AWS Lambda Automation

AWS Lambda functions are a smart way to auto-execute code on every log file upload.

Below we describe how you can set up an AWS Lambda function to automatically run the script when a new log file is uploaded.


Before you get started

This is an advanced topic and we recommend that you get the basics in place first:

Regarding dependencies

The canedge-influxdb-writer script relies on a number of dependencies that need to be provided to the AWS Lambda function. To make this easy, we have pre-built ‘layers’ for the major AWS S3 regions. You can find the latest layer list in our Releases page. See below for details. By providing your AWS Lambda function with an ‘ARN identifier’ for a pre-built layer, you ensure that all relevant dependencies are in place. The ARN should match the region that your S3 bucket is setup in.
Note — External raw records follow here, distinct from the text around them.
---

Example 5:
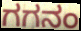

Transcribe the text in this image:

ಗಗನಂ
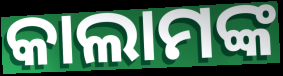
କାଲାମଙ୍କ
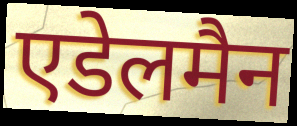
एडेलमैन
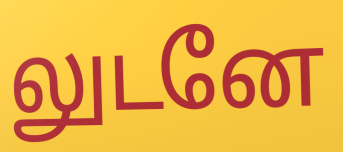
லுடனே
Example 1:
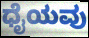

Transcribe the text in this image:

ಧೈಯವು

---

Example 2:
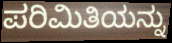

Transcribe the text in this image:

ಪರಿಮಿತಿಯನ್ನು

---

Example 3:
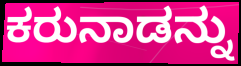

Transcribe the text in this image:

ಕರುನಾಡನ್ನು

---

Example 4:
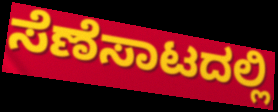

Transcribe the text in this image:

ಸೆಣೆಸಾಟದಲ್ಲಿ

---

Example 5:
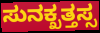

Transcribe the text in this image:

ಸುನಕ್ಖತ್ತಸ್ಸ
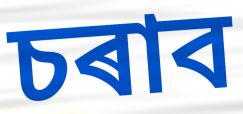
চৰাব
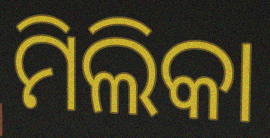
ମିଲିକା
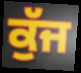
ਕੁੱਜ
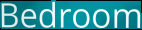
Bedroom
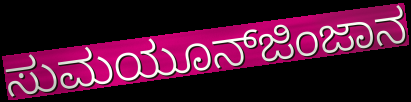
ಸುಮಯೂನ್‍ಜಿಂಜಾನ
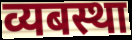
व्यबस्था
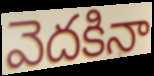
వెదకినా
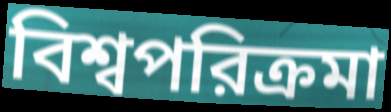
বিশ্বপরিক্রমা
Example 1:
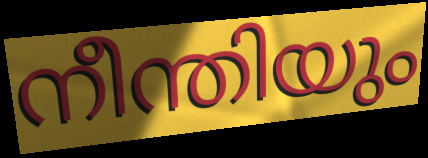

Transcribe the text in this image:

നീന്തിയും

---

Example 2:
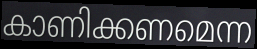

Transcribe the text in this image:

കാണിക്കണമെന്ന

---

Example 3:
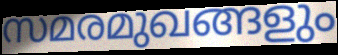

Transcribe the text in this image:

സമരമുഖങ്ങളും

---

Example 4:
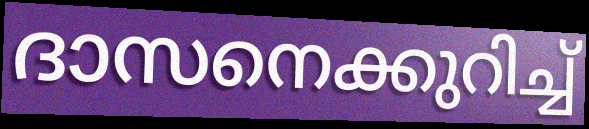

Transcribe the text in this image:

ദാസനെക്കുറിച്ച്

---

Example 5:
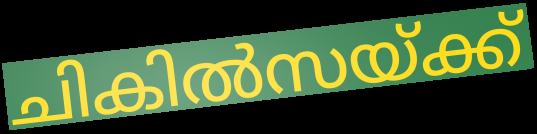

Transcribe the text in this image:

ചികിൽസയ്ക്ക്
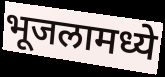
भूजलामध्ये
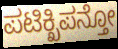
ಪಟಿಕ್ಖಿಪನ್ತೋ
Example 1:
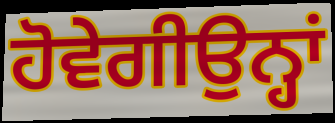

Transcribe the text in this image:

ਹੋਵੇਗੀਉਨ੍ਹਾਂ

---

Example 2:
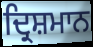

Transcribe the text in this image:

ਦ੍ਰਿਸ਼ਮਾਨ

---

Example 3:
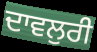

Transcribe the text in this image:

ਦਾਵਲੁਰੀ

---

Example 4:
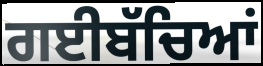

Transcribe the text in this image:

ਗਈਬੱਚਿਆਂ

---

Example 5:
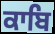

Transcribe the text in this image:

ਕਾਬਿ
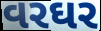
વરઘર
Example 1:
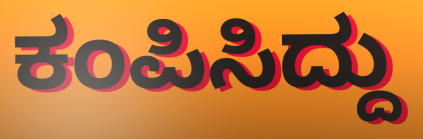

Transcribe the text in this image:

ಕಂಪಿಸಿದ್ದು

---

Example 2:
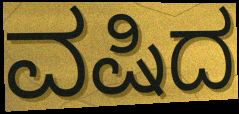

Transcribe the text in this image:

ವಷಿದ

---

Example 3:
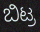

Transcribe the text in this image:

ಬಿಟ್ರ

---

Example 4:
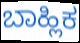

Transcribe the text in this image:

ಬಾಹ್ಲಿಕ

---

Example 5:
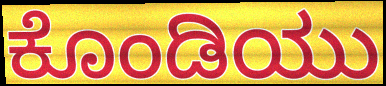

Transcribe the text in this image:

ಕೊಂಡಿಯು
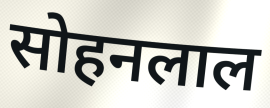
सोहनलाल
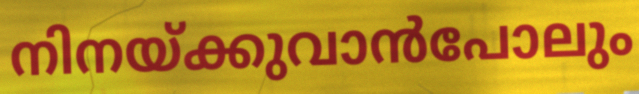
നിനയ്ക്കുവാൻപോലും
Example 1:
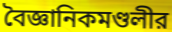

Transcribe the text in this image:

বৈজ্ঞানিকমণ্ডলীর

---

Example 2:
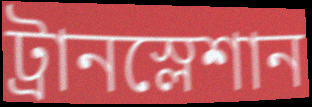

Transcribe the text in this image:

ট্রানস্লেশান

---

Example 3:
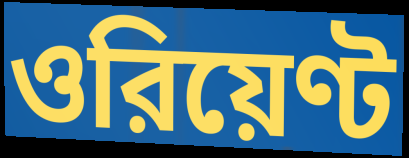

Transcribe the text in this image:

ওরিয়েণ্ট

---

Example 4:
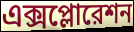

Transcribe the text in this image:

এক্সপ্লোরেশন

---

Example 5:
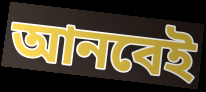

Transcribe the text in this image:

আনবেই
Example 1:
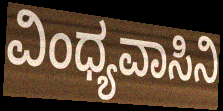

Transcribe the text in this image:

ವಿಂಧ್ಯವಾಸಿನಿ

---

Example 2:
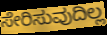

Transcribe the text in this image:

ಸೇರಿಸುವುದಿಲ್ಲ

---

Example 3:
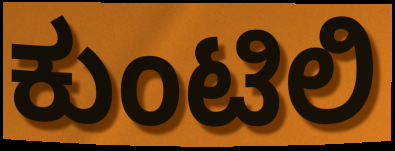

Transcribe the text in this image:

ಕುಂಟಿಲಿ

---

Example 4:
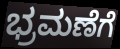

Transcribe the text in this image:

ಭ್ರಮಣೆಗೆ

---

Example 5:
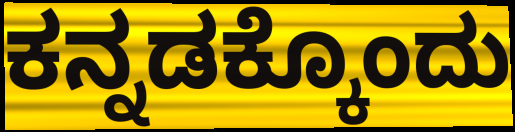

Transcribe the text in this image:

ಕನ್ನಡಕ್ಕೊಂದು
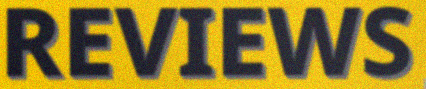
REVIEWS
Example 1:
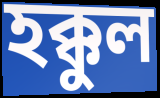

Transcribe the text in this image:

হক্কুল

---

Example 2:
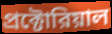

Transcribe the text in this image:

প্রক্টোরিয়াল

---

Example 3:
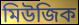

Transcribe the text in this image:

মিউজিক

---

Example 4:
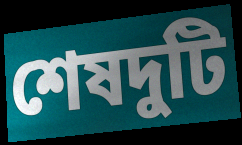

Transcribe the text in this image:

শেষদুটি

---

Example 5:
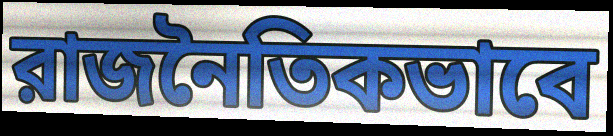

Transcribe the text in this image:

রাজনৈতিকভাবে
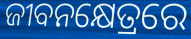
ଜୀବନକ୍ଷେତ୍ରରେ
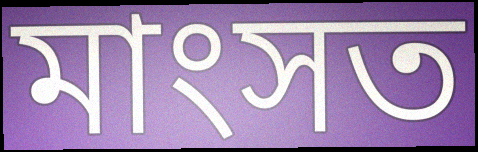
মাংসত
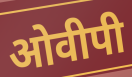
ओवीपी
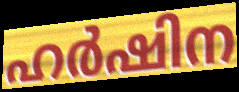
ഹർഷിന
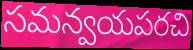
సమన్వయపరచి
Regarding log file size and InfluxDB account type

If you’re initially testing your setup with a free InfluxDB Cloud starter account, keep in mind that there is a ‘write restriction’ of 5 MB per 5 minutes. This means that if you try to write e.g. 30 MB of data, it will take > 30 minutes. This exceeds the AWS Lambda max timeout. If you’re using AWS Lambda, we recommend that you ensure your log file split size is 2-5 MB and that the data you extract is optimized (i.e. only push relevant signals at relevant resampled frequency). Depending on your use case, this will let you set up a basic PoC.
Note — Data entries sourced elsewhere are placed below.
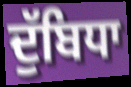
ਦੁੱਬਿਧਾ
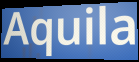
Aquila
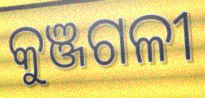
କୁଞ୍ଜଗଳୀ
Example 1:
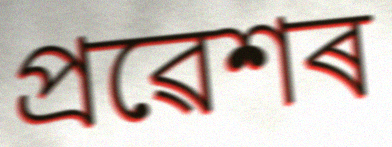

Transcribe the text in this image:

প্ৰৱেশৰ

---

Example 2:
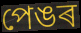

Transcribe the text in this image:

পেঙৰ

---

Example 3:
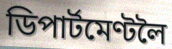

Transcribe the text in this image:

ডিপাৰ্টমেণ্টলৈ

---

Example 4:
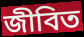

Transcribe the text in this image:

জীবিত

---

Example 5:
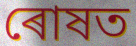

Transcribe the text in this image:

ৰোষত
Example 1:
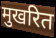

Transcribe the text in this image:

मुखरित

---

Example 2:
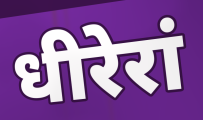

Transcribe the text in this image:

धीरेरां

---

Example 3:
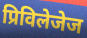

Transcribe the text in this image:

प्रिविलेजेज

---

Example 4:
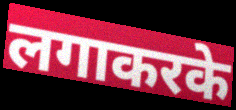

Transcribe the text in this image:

लगाकरके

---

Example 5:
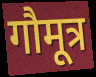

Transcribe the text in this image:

गौमूत्र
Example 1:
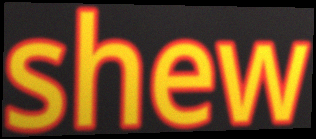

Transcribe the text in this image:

shew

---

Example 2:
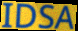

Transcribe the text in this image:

IDSA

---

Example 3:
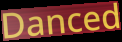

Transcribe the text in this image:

Danced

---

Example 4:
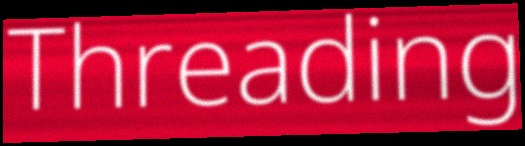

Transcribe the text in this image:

Threading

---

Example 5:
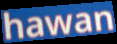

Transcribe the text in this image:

hawan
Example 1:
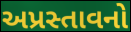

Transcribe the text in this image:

અપ્રસ્તાવનો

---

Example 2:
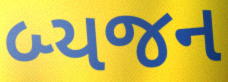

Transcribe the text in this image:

બ્યજન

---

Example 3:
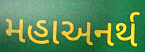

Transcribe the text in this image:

મહાઅનર્થ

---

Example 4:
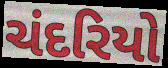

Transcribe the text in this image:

ચંદરિયો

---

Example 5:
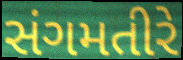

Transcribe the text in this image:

સંગમતીરે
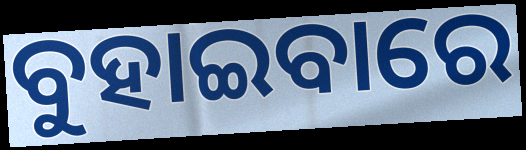
ବୁହାଇବାରେ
For ‘production setups’, we recommend self-hosting InfluxDB or using a paid InfluxDB Cloud if you wish to use AWS Lambda function.
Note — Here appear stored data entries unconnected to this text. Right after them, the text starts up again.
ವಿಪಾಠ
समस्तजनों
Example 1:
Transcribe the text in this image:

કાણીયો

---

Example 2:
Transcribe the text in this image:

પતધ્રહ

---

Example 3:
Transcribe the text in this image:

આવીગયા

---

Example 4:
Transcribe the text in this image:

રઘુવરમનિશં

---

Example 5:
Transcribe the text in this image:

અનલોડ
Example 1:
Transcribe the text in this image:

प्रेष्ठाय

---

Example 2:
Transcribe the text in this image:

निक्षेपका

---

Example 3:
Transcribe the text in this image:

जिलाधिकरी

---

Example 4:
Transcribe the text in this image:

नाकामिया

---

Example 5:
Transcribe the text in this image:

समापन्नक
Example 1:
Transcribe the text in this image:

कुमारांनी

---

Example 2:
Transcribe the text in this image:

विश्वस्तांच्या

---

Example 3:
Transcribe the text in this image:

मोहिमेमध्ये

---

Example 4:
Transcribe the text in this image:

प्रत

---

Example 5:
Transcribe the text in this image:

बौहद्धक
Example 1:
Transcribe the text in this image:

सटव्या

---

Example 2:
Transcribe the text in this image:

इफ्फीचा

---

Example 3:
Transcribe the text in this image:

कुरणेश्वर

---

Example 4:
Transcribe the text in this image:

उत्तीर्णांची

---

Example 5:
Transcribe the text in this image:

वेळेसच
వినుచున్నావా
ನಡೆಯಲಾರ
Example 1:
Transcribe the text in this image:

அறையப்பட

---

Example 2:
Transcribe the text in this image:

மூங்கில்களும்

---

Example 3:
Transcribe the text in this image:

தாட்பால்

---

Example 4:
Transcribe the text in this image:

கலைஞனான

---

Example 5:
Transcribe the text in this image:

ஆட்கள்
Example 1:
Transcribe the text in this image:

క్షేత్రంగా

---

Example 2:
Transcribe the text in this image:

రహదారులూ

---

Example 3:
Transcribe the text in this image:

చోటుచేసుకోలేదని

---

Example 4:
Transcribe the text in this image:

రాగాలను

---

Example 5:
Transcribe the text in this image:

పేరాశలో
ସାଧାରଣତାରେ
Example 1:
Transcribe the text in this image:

Deploy your AWS Lambda function

  1. Create an IAM execution role with permissions: AWSLambdaBasicExecutionRole + AmazonS3FullAccess
  2. Go to ‘Services/Lambda’, then select your S3 bucket region (upper right corner)
  3. Add a new Lambda function with a name, a Python 3.7 environment and your execution role
  4. Add a ‘Trigger’: Select S3, your test bucket, All object create events and suffix .MF4
  5. Create a zip with lambda_function.py, utils.py, utils_db.py, inputs.py and your *.dbc (ensure your inputs are updated)
  6. Upload the zip via the Lambda ‘Actions’ button and confirm that your code shows in the online code editor
  7. Find the pre-built layer ARN for your AWS S3 region in the lambda_layer_arns.csv file
  8. In the ‘Designer’ tap, click Layers/Add a layer/Specify an ARN and parse your ARN
  9. Scroll to ‘Basic settings’ and set the ‘Timeout’ to 3 min and memory to 1024 MB (you can test/tweak these later)
  10. Save the script and click ‘Deploy’, then ‘Test’ (using the below test data) and verify that it succeeds
  11. Click ‘Test’ in the upper right corner and add the test JSON content below
  12. When you’re ready, click ‘Actions/Publish’ to save a new version
  13. In AWS Services, go to Cloudwatch/Logs/Log groups and click your Lambda function to monitor events
  14. Download a logfile via CANcloud from your main bucket and upload to your test bucket via CANcloud (from the Home tab)
  15. Verify that the Lambda function is triggered within a minute and check from the log output that it processes the data
  16. Verify that data is written correctly to InfluxDB

Once tested, change the ‘Trigger’ S3 bucket to your main bucket and verify that it works as intended over a period.

Lambda function test event data

{
  "Records": [
    {
      "s3": {
        "bucket": {
          "name": "your-source-bucket-name",
          "arn": "arn:aws:s3:::your-source-bucket-name"
        },
        "object": {
          "key": "<device_id>/<test_file_session_id>/<full_test_file_name.MF4>"
        }
      }
    }
  ]
}

Troubleshooting

Typical issues that may arise include the following:

  1. If you do not create your IAM execution role with the correct policies, you’ll get errors regarding forbidden access
  2. It’s important that you zip the files outlined directly, rather than putting them in a folder and zipping the folder
  3. Make sure to update the timeout - the script won’t be able to run with the default 3 second timeout

Regarding AWS and Lambda costs

We recommend tracking your AWS billing costs when working with Lambda functions to ensure everything is set up correctly. We do not take responsibility for incorrect implementations or unexpected costs related to implementation of the below. Note also that the below is intended as a ‘getting started’ guide - not a fully cost optimized setup.